Data shown Block Start
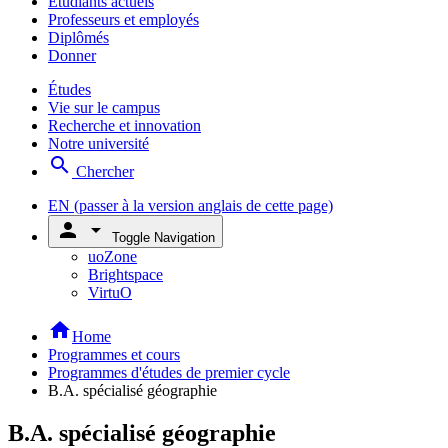
Étudiants actuels
Professeurs et employés
Diplômés
Donner
Études
Vie sur le campus
Recherche et innovation
Notre université
search
Chercher
EN
(passer à la version anglais de cette page)
person
arrow_drop_down
Toggle Navigation
uoZone
Brightspace
VirtuO
home
Home
Programmes et cours
Programmes d'études de premier cycle
B.A. spécialisé géographie
B.A. spécialisé géographie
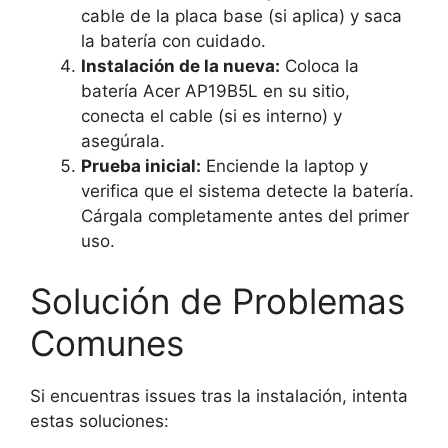
cable de la placa base (si aplica) y saca
la batería con cuidado.
Instalación de la nueva:
Coloca la
batería Acer AP19B5L en su sitio,
conecta el cable (si es interno) y
asegúrala.
Prueba inicial:
Enciende la laptop y
verifica que el sistema detecte la batería.
Cárgala completamente antes del primer
uso.
Solución de Problemas
Comunes
Si encuentras issues tras la instalación, intenta
estas soluciones:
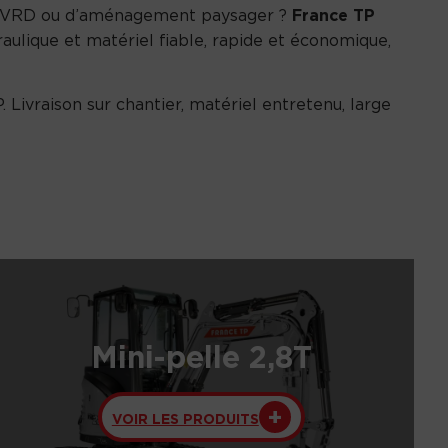
de VRD ou d’aménagement paysager ?
France TP
aulique et matériel fiable, rapide et économique,
. Livraison sur chantier, matériel entretenu, large
Mini-pelle 2,8T
VOIR LES PRODUITS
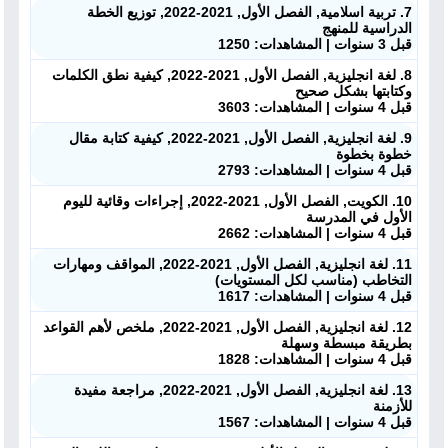
7. تربية اسلامية, الفصل الأول, 2021-2022, توزيع الخطة
الدراسية للمنهج
ملفات للمدرس
قبل 3 سنوات | المشاهدات: 1250
8. لغة انجليزية, الفصل الأول, 2021-2022, كيفية نطق الكلمات
ملفات تعليمية
وكتابتها بشكل صحيح
قبل 4 سنوات | المشاهدات: 3603
الكتب المدرسية
9. لغة انجليزية, الفصل الأول, 2021-2022, كيفية كتابة مقال
خطوة بخطوة
قبل 4 سنوات | المشاهدات: 2793
تسجيل دخول
10. الكويت, الفصل الأول, 2021-2022, إجراءات وقائية لليوم
الأول في المدرسة
قبل 4 سنوات | المشاهدات: 2662
11. لغة انجليزية, الفصل الأول, 2021-2022, المواقف ومهارات
التخاطب (مناسب لكل المستويات)
قبل 4 سنوات | المشاهدات: 1617
12. لغة انجليزية, الفصل الأول, 2021-2022, ملخص لأهم القواعد
بطريقة مبسطة وسهلة
قبل 4 سنوات | المشاهدات: 1828
13. لغة انجليزية, الفصل الأول, 2021-2022, مراجعة مفيدة
للأزمنة
قبل 4 سنوات | المشاهدات: 1567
Data shown Block End
◆ Problem description ◆
Give again the stretch of lines above from the one with "Vie sur le campus" through the one with "8. لغة انجليزية, الفصل", both ends kept, and copy no pictures.

◆ Solved problem ◆
Vie sur le campus
Recherche et innovation
Notre université
search
Chercher
EN
(passer à la version anglais de cette page)
person
arrow_drop_down
Toggle Navigation
uoZone
Brightspace
VirtuO
home
Home
Programmes et cours
Programmes d'études de premier cycle
B.A. spécialisé géographie
B.A. spécialisé géographie
cable de la placa base (si aplica) y saca
la batería con cuidado.
Instalación de la nueva:
Coloca la
batería Acer AP19B5L en su sitio,
conecta el cable (si es interno) y
asegúrala.
Prueba inicial:
Enciende la laptop y
verifica que el sistema detecte la batería.
Cárgala completamente antes del primer
uso.
Solución de Problemas
Comunes
Si encuentras issues tras la instalación, intenta
estas soluciones:
de VRD ou d’aménagement paysager ?
France TP
aulique et matériel fiable, rapide et économique,
. Livraison sur chantier, matériel entretenu, large
Mini-pelle 2,8T
VOIR LES PRODUITS
7. تربية اسلامية, الفصل الأول, 2021-2022, توزيع الخطة
الدراسية للمنهج
ملفات للمدرس
قبل 3 سنوات | المشاهدات: 1250
8. لغة انجليزية, الفصل الأول, 2021-2022, كيفية نطق الكلمات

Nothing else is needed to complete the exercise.